Over a six week period, myself and a group of amazing people moved, groomed and magically transformed a gravelly site into a sublime Zen garden. I encountered Japanese Rock Gardens in Richard Bullen’s Japanese Art paper at Canterbury University. Often made from Earth sourced materials these gardens offer a quiet and restful environment. Our society is saturated with attention grabbing: media, news, politics, entertainment, sport, opinion, gossip - the list goes on. Very little space in our inner or outer worlds is left for us to rest and recuperate. Designing a garden that is made from our natural surroundings arranged in a subtle, minimalist aesthetic can be so peaceful to our mind, body and spirit.

I was lucky enough to be awarded money from the second funding round of The Social, a post quake artist funding group organised by Art Beat. The Site lease was brokered by Life in Vacant Spaces. A wonderful organization who is the often silent reason for the success of many transitional post quake projects.


A friend was hosting his wise master meditation teacher from Singapore and took him on a tour through the city.
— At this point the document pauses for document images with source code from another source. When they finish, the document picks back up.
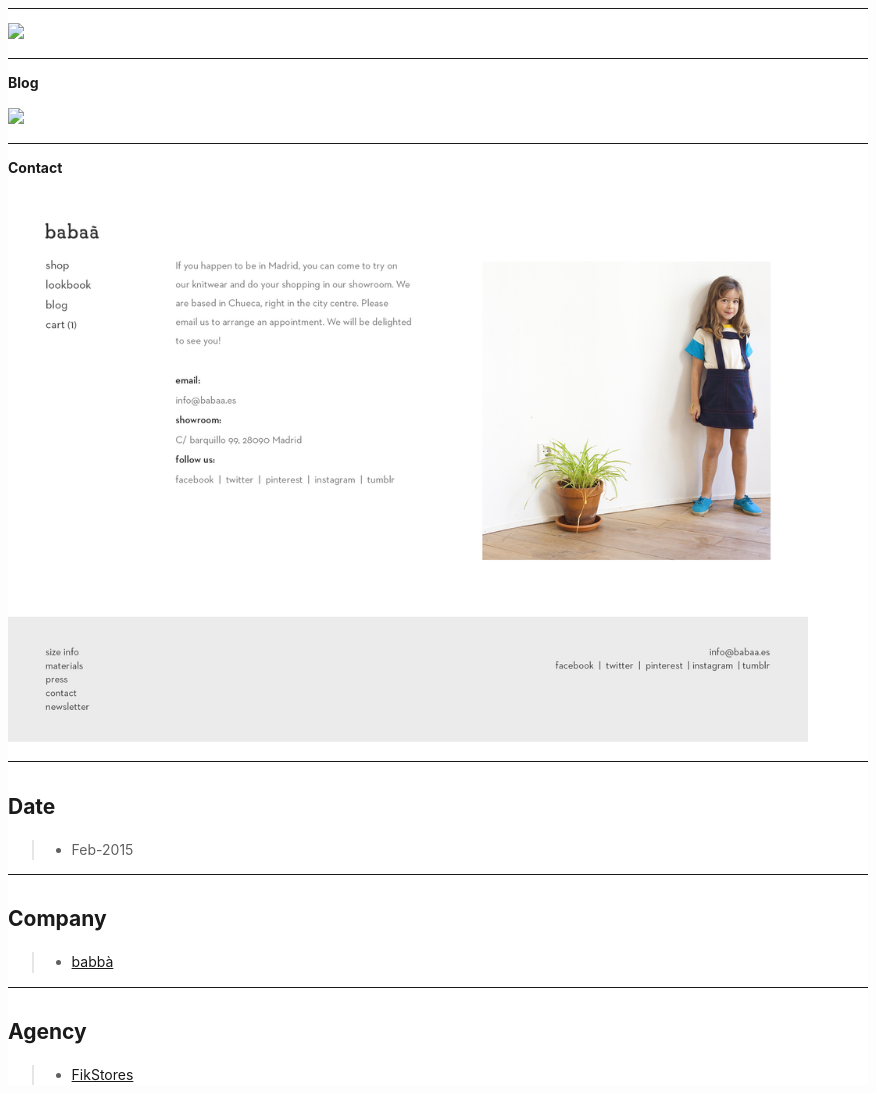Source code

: ----

<img src="screenshots/single-product-modal-window-size-info-on-desktop.jpg" width="800px">

----

**Blog**

<img src="screenshots/post .jpg" width="800px">

----

**Contact**

<img src="screenshots/contact.jpg" width="800px">


----
## Date
>* Feb-2015

----
## Company
>* [babbà](http://babaa.es/)

----
## Agency
>* [FikStores](https://thefik.com)


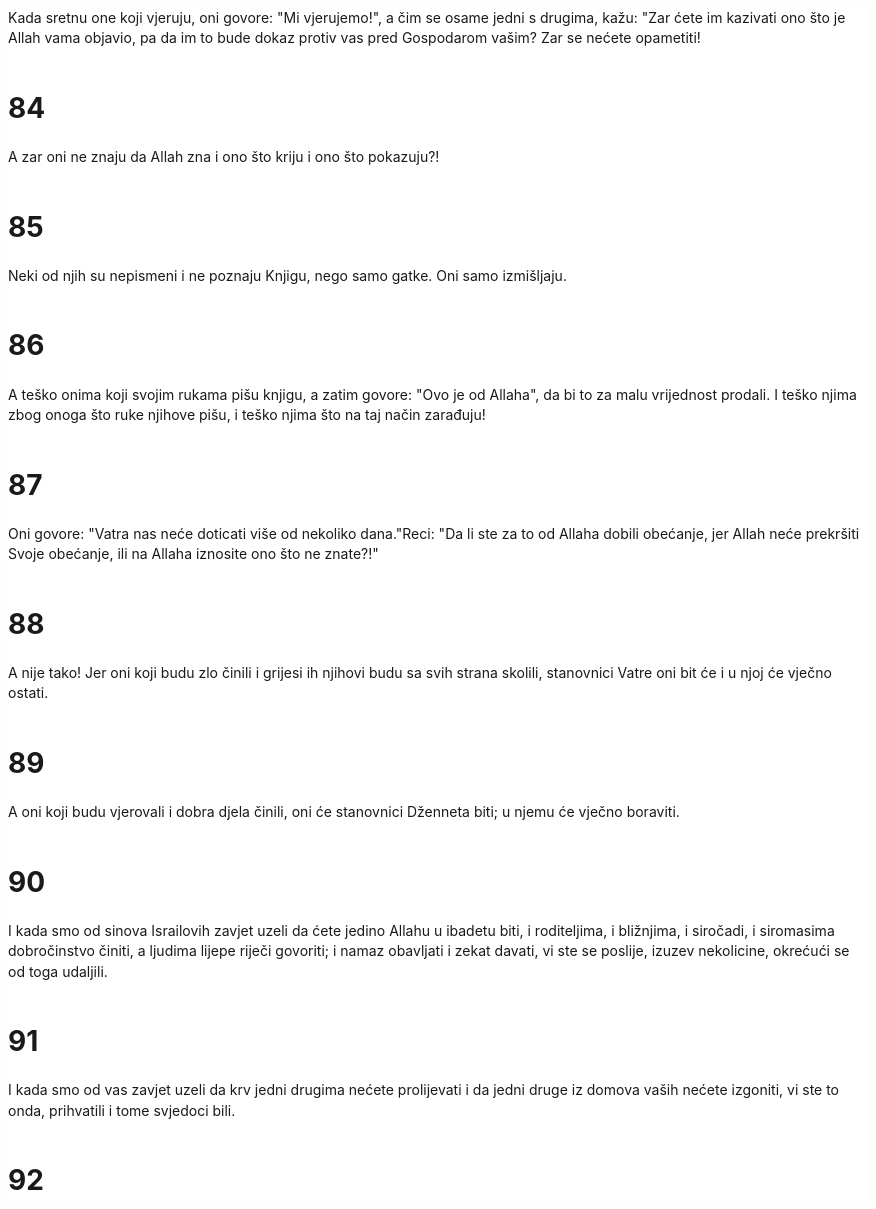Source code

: Kada sretnu one koji vjeruju, oni govore: "Mi vjerujemo!", a čim se osame jedni s drugima, kažu: "Zar ćete im kazivati ono što je Allah vama objavio, pa da im to bude dokaz protiv vas pred Gospodarom vašim? Zar se nećete opametiti!

# 84

A zar oni ne znaju da Allah zna i ono što kriju i ono što pokazuju?!

# 85

Neki od njih su nepismeni i ne poznaju Knjigu, nego samo gatke. Oni samo izmišljaju.

# 86

A teško onima koji svojim rukama pišu knjigu, a zatim govore: "Ovo je od Allaha", da bi to za malu vrijednost prodali. I teško njima zbog onoga što ruke njihove pišu, i teško njima što na taj način zarađuju!

# 87

Oni govore: "Vatra nas neće doticati više od nekoliko dana."Reci: "Da li ste za to od Allaha dobili obećanje, jer Allah neće prekršiti Svoje obećanje, ili na Allaha iznosite ono što ne znate?!"

# 88

A nije tako! Jer oni koji budu zlo činili i grijesi ih njihovi budu sa svih strana skolili, stanovnici Vatre oni bit će i u njoj će vječno ostati.

# 89

A oni koji budu vjerovali i dobra djela činili, oni će stanovnici Dženneta biti; u njemu će vječno boraviti.

# 90

I kada smo od sinova Israilovih zavjet uzeli da ćete jedino Allahu u ibadetu biti, i roditeljima, i bližnjima, i siročadi, i siromasima dobročinstvo činiti, a ljudima lijepe riječi govoriti; i namaz obavljati i zekat davati, vi ste se poslije, izuzev nekolicine, okrećući se od toga udaljili.

# 91

I kada smo od vas zavjet uzeli da krv jedni drugima nećete prolijevati i da jedni druge iz domova vaših nećete izgoniti, vi ste to onda, prihvatili i tome svjedoci bili.

# 92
This man was affronted by the state of the CBD. Looking left to right, right to left he proclaimed each and every site was a mess! This was true until he drove past this spot and observed, “ah, but THAT looks like a Zen Garden”.



We began by cleaning up our corner of Manchester & Cashel Streets. Luckily, only a moderate amount of stuff was found onsite and most of it was usable. These were tyres, bricks, broken pieces of wood, tiles, lupin shrubs and many many greywacke stones. These were mounded into little hillocks that were then covered with soil and ready lawn.

NB: were I to do this again, I would have used a ground cover such as clover, Leptinella squalida, Alyssum, Thyme. Although they may have taken a wee while to grow, they don’t need the same maintenance as grass - cutting - and they wouldn’t have dried out quite so much.

Rocks were collected from the gardens of earthquaked houses. It was lovely to be able to shift these rocks who had once lived in a families backyard and reactive them in the unique and burgeoning post quake CBD. Who knows if an owner walked past one of their rocks?

It MUST be said though - these rocks don’t really belong to humans - they belong to our Earth. I would campaign that we have a part share of these rocks - all of Earths species have a right to use the resources of their local environments to house, feed, fuel them - BUT HUMANS ARE ABUSING THIS PRIVILEGE. When we build infrastructure in the exponential growth model of Capitalism which constantly seeks to get bigger and sell more, we are using an ever dwindling landscape of hard materials. We are mining Earth’s incredibly diverse and unique ecosystems which span hillsides, beaches, rivers, valleys, deserts, icecaps, glaciers, oceans, rivers all to feed our hunger for more.

Infrastructure is so important to running a functioning and hygienic society, but now more than ever, we need to seek sustainable and intelligent options. These could use the abundance of waste we have stupidly made (here looking at you plastic) or use crops that grow in abundance (love you hemp!) We need to step away from the natural resources that we have mined to scarcity and in doing so, give the ecosystems that once inhabited these landscapes of earth to recover.